- Dec 20, 2018
- All things Paris
- Rupert Comer
One of Paris’ most charming oddities, is its array of covered passages, which are small, decorated, indoor shopping galleries. In short, much older French versions of the modern American shopping mall. They became popular in the 19th century and are still an excellent way to spend a rainy day browsing through shops under the shelter of vintage glass and iron roofs. We’ve picked a few of our favourites (and slotted in some theatres of course) to help you plan the perfect day out when the weather is not on your side.
The longest covered passageway in Paris, Passage Choiseul was recently renovated in 2013 and features restaurants, clothing stores, jewellery shops and art galleries. One of its highlights is the Théâtre des Bouffes Parisiens, a theatre that was originally founded by the famous German-French composer Jacques Offenbach in 1855. It is now a prime destination in Paris to see musicals and comedies, with a beautiful auditorium in the Italian style.
Copyright Hemis / Alamy
Noted for its Indian and Pakistani restaurants and épiceries, a walk through this passageway is a real sensory experience. Paris’ ‘little India’, it is the best place in the capital to try South Asian cuisine but also features food from La Réunion and Mauritius, a creole cuisine mixing French, African, Indian and Chinese flavours. Split in two by Boulevard de Strasbourg, one half of Passage Brady is open-air and the other is covered by a glass roof. Head to 43 Rue du Faubourg Saint-Denis to experience the wonderful flavours of Passage Brady.
Passage des Panoramas
Passage des Panoramas is the oldest of the covered passages in Paris today and sits between the Montmarte boulevard and Rue Saint-Marc. Built in 1800, it was one of the first places in Paris where you could participate in the newly emerging stamp collection trade! Nowadays, it keeps its beautiful old architecture and alongside the stamps you can find restaurants, artist studios and craftsmen. Just down the road on Boulevard Montmartre there is also the Théâtre des Variétés, which as the name suggest offers a wide variety of shows. From comedies to musicals and one-person shows, the Théâtre des Variétés is one of Paris’ most renowned venues.

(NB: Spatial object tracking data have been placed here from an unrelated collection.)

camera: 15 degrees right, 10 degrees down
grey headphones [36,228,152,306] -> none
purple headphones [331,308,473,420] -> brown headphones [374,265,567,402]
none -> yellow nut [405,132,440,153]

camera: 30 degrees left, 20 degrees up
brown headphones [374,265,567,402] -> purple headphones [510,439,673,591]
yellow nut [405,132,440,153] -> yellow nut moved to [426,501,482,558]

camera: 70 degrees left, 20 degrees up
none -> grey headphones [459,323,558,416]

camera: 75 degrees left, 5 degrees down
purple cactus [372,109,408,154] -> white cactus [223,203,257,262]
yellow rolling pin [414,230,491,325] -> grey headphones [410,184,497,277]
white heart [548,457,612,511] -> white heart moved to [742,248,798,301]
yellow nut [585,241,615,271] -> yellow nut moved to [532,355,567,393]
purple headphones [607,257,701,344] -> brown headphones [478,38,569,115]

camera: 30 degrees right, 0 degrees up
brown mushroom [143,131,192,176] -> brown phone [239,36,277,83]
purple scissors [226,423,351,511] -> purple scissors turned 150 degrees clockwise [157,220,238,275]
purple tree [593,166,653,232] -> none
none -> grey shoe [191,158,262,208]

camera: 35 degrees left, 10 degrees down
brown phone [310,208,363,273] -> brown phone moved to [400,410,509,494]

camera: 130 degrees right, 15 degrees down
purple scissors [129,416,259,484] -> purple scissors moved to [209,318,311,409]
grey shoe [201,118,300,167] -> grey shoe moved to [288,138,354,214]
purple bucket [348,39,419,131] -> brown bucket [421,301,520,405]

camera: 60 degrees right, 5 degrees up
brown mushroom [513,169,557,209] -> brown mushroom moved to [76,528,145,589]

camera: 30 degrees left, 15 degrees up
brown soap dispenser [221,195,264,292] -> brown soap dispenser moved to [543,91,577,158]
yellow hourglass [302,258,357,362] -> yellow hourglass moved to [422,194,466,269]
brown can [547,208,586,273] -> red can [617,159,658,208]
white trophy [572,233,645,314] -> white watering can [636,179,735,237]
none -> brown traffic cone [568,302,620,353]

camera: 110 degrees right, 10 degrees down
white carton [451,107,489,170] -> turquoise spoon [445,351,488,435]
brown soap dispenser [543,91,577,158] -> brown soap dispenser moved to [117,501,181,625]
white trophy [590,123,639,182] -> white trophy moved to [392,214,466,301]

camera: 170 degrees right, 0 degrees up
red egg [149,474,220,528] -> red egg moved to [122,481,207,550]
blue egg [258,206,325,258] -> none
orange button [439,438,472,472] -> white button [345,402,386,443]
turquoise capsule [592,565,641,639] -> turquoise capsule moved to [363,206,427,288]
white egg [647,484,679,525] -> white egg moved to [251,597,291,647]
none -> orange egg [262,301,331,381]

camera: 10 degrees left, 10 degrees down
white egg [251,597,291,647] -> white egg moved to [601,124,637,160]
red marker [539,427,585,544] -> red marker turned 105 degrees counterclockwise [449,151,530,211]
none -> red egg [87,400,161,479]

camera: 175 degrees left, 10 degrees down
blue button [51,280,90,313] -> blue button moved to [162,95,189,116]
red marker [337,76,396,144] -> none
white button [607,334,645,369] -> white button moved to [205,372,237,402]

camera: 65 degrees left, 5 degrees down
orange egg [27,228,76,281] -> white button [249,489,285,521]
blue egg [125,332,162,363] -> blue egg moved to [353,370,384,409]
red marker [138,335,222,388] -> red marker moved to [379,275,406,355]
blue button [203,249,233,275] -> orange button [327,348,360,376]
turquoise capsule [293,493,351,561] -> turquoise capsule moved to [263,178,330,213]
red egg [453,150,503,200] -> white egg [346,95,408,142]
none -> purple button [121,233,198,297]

Nestled between Rue de la Grande Batelière and Rue du Faubourg Montmartre in the 9th arrondissement of Paris, Passage Verdeau is a haven for art and antiques lovers. Here you can find shops selling old books and photographs, embroidered fabric and antique furniture. You can also stop for a tea or lunch break as you browse, in one of the passage’s restaurants or tea salons.
Passage du Grand-Cerf
Passage du Grand-Cerf is named after the wooden ‘cerf’ (stag’s head) that hangs on one of the storefronts. Other animals as well, such as a crab, elephant and dragonfly adorn the facades of different shops along the passageway! Within Passage du Grand-Cerf there are plenty of unique independent shops and boutiques, selling a range of products from handmade jewelry to furniture. Moreover, on the Rue Saint-Denis side of the passage you can grab a cocktail at the aptly-named “Pas Sage” (not wise, in French) a play on the word “passage”.
Copyright Bertrand Rieger
One of the capital’s most popular covered passageways, Passage Jouffroy was built in 1836 and impresses with its charming iron and glass architecture, ornate clock and retro tiling. A range of shops selling old trinkets, such as ‘Pain d’Épices’ (which specialises in traditional wooden and tin toys), can be found alongside patisseries and tea rooms. You can even stay overnight in the beautiful Hôtel Chopin. Why not start off your visit at Musee Grevin, Paris’ waxwork museum? After you tour the famous wax figures, the museum’s exit leads you straight into Passage Jouffroy.